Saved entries
○ ○ ○ ○ ○ ○ ○

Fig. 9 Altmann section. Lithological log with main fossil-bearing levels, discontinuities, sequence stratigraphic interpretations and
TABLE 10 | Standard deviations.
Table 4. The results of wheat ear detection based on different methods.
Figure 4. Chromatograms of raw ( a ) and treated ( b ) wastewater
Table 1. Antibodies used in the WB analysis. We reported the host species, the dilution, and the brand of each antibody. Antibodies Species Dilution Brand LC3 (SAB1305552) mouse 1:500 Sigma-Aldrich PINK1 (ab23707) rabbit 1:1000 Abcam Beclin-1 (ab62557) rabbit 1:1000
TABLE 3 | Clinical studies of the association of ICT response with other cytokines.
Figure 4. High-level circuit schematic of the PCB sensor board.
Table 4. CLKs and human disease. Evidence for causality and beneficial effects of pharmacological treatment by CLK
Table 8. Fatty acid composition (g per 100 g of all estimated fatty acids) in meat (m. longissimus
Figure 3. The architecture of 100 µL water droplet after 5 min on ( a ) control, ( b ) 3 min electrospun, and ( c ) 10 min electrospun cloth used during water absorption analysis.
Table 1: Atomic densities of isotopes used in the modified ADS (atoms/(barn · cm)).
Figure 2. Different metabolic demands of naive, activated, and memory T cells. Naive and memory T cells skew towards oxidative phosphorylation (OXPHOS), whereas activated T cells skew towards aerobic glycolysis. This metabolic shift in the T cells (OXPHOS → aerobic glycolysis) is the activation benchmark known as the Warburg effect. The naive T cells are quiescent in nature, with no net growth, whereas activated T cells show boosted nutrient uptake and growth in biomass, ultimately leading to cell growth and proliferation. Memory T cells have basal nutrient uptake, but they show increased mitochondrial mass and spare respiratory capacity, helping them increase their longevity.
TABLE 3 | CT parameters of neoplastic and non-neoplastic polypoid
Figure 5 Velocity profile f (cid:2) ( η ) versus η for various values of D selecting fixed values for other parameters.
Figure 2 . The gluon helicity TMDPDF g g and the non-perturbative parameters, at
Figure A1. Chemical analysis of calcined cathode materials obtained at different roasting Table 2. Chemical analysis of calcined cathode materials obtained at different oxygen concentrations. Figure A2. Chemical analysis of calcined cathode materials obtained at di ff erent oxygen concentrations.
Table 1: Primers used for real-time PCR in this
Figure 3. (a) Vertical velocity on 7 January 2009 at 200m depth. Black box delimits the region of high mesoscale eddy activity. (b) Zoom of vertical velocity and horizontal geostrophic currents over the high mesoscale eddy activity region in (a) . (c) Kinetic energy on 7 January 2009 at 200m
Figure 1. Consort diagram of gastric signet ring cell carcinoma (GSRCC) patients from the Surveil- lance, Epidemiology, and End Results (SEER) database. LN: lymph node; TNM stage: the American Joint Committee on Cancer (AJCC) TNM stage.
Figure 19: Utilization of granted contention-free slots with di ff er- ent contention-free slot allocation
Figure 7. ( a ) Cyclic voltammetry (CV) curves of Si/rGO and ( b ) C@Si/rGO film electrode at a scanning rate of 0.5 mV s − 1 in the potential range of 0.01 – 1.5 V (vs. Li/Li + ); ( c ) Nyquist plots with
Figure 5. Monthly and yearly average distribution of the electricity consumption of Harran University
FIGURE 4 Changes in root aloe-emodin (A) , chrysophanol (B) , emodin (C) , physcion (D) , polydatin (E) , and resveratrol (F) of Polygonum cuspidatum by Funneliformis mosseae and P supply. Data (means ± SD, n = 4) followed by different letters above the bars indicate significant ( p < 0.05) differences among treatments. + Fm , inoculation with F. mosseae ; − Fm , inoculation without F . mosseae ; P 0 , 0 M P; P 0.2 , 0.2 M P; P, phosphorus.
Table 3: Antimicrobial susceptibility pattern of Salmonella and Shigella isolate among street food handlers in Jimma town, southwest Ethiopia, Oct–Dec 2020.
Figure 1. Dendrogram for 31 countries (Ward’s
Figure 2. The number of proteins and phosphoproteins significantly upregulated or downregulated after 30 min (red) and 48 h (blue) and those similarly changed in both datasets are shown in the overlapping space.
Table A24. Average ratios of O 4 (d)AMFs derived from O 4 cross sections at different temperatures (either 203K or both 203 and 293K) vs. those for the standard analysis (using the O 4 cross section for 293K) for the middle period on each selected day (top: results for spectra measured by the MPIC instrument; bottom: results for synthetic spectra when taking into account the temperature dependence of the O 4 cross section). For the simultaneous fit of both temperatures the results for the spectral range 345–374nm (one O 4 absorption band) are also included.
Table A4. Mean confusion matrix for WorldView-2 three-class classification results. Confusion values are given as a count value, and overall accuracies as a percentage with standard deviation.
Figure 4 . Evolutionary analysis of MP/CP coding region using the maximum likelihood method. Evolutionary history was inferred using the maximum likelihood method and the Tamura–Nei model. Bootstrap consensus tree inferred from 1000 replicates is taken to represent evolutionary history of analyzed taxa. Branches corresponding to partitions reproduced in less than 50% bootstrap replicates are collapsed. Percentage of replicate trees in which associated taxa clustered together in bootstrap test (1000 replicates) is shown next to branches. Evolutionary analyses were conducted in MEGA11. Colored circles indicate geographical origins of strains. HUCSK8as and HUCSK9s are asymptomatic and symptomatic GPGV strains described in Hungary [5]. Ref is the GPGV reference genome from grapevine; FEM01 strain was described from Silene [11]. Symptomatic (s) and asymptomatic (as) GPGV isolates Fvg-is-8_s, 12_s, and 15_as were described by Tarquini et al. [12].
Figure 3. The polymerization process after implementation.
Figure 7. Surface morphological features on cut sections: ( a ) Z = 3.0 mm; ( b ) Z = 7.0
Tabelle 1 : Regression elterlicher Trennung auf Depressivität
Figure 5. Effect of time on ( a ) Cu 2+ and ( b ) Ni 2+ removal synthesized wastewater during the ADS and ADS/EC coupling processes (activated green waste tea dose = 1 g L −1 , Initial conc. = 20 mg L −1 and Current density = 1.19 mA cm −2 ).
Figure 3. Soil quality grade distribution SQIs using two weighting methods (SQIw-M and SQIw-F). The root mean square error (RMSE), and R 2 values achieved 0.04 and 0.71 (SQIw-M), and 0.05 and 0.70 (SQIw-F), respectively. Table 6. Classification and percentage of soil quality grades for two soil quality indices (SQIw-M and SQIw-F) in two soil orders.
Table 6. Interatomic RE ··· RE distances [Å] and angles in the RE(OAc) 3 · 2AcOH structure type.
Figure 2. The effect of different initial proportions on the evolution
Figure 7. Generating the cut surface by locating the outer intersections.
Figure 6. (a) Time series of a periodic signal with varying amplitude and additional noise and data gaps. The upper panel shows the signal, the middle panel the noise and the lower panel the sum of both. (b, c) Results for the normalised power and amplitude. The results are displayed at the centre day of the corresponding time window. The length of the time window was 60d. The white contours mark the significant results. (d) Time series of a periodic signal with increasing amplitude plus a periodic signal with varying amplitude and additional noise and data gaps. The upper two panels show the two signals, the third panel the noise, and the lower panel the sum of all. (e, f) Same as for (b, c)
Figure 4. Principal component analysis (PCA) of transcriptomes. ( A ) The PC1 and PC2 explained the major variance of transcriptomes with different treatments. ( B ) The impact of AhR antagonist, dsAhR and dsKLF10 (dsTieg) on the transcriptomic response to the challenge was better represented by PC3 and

○ ○ ○ ○ ○ ○ ○

Work to be completed = Please show all lines from the entries that contain the word "distribution".

Exercise answer =
Figure 5. Monthly and yearly average distribution of the electricity consumption of Harran University
Figure 3. Soil quality grade distribution SQIs using two weighting methods (SQIw-M and SQIw-F). The root mean square error (RMSE), and R 2 values achieved 0.04 and 0.71 (SQIw-M), and 0.05 and 0.70 (SQIw-F), respectively. Table 6. Classification and percentage of soil quality grades for two soil quality indices (SQIw-M and SQIw-F) in two soil orders.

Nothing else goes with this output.